Pedro Reis dos Santos
Universidade de Lisboa
(C)IST, 2022

1. Introduction

The BNF package provides two modules (bnf and ebnf) for grammar descriptions in the BNF and eBNF format, with the same operators. The two descriptions are very similar, and a quoting scheme was introduced in order to allow the definition of any input sequence. The grammar description can be parsed, for integrity check, and then input sequences can be tested to check whether they conform to the given grammar, or not. The processing of each input sequence provides a boolean result (True or False). The input sequence matching is performed by a simple LL parser with backtracking. This implies that not every grammar is accepted, but there is an equivalent LL grammar that can be used to describe the target language.

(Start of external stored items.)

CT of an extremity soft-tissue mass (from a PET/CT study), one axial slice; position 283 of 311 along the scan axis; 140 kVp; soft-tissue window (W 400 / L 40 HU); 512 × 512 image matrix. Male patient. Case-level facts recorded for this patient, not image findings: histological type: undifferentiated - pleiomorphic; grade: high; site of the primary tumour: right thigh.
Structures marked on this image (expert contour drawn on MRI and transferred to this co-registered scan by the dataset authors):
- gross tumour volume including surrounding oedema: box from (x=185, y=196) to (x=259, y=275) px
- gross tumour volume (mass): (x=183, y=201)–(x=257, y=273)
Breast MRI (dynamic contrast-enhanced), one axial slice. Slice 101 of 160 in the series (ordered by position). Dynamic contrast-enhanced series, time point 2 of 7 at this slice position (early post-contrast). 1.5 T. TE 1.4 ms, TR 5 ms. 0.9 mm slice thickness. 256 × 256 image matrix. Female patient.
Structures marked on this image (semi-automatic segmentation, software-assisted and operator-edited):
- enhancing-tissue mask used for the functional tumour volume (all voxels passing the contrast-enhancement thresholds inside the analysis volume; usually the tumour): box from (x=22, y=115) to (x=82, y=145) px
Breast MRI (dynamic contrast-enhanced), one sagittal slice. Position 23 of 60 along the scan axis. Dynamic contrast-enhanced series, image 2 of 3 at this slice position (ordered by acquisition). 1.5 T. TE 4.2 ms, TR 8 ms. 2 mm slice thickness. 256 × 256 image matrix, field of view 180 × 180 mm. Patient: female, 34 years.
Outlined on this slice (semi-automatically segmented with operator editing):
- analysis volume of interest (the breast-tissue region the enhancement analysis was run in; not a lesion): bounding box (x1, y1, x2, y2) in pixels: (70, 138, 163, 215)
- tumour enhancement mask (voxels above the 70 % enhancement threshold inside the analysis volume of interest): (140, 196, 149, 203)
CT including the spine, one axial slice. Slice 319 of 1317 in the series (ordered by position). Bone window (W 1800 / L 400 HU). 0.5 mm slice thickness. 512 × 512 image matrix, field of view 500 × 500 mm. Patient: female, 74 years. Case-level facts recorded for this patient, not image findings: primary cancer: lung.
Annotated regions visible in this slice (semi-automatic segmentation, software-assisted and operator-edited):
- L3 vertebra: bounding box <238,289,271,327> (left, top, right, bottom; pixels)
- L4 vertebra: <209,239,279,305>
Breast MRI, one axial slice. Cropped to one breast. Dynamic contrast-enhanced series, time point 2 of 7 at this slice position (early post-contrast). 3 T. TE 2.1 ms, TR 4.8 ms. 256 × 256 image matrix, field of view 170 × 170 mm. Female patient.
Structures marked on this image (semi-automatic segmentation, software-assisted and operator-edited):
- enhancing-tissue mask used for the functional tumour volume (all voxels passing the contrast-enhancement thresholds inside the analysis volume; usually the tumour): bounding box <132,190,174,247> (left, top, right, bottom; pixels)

The user must adapt its initial grammar in order to be able to use this tool.

2. Overview

BNF syntax:
  1. non-terminals between <>
  2. rules end at newline \n
  3. assign with ::=
  4. operators:
    • alternative derivations separated by |
    • group items between ()
    • optional items between {} or with postfix ? operator
    • zero or more repetitions with postfix * operator
    • one or more repetitions with postfix + operator
  5. set of terminal values between []: in set [aeiou], not in set [^aeiou] or ranges [a-z]
The BNF compiler uses a LL parser with backtracking:
  1. no left-recursion: <X> ::= <X> ...
  2. no a+ a alike sequences
  3. longest rule first: rule <X> ::= a | a b must be replaced by <X> ::= a b | a
  4. special chars <>(){}[]|+*?:= each must be quoted with \
eBNF syntax:
  1. terminal symbols must be quoted between "": "if"
  2. rules end with ; not a newline

3. Parsing language descriptions

Grammar example in BNF for a python tuple of integer literals (tuple.bnf):
<tuple> ::= \( <body> \) | \( \)
<body>  ::= <elem> <num> | <elem>
<elem>  ::= <num> , <elem> | <num> ,
<num>   ::= <dig> <num> | <dig>
<dig>   ::= [0-9]
The tuple example in eBNF becomes (tuple.ebnf):
tuple ::= '(' body ')' | '(' ')' ;
body  ::= elem num | elem ;
elem  ::= num ',' elem | num ',' ;
num   ::= dig num | dig ;
dig   ::= [0-9] ;

4. Matching input sequences

Test if an input sequence matches the above grammar with:
echo -n "(12,34,)" | python3 -m ebnf tuple.ebnf
The printed result should be True or False whether the input sequence is accepted by the grammar, or not, respectively. If the input sequence is store in file (sequence.txt), use it as a second argument:
python3 -m ebnf tuple.ebnf sequence.txt
Note: input sequence must not contain a newline (\n) if grammar does not support it (use echo -n) When no arguments are given, the grammar is read from the terminal and, after a first EOF (End-of-file: ctrl-D in unix or ctrl-Z in windows), the input sequence:
prompt$ python3 -m bnf
<x> ::= a b+ c
input sequence: end with EOF (^D) or use ^D^D to end with no EOL
abbc
True
prompt$
Use the environment DEBUG=1 for a verbose output (DEBUG=2 for a more verbose output):
echo -n "(12,34,)" | DEBUG=1 python3 -m ebnf tuple.ebnf
In interactive mode:
>>> from bnf import grammar, parse
>>> grammar("<x> ::= a b+ c\n")
>>> parse("abbc")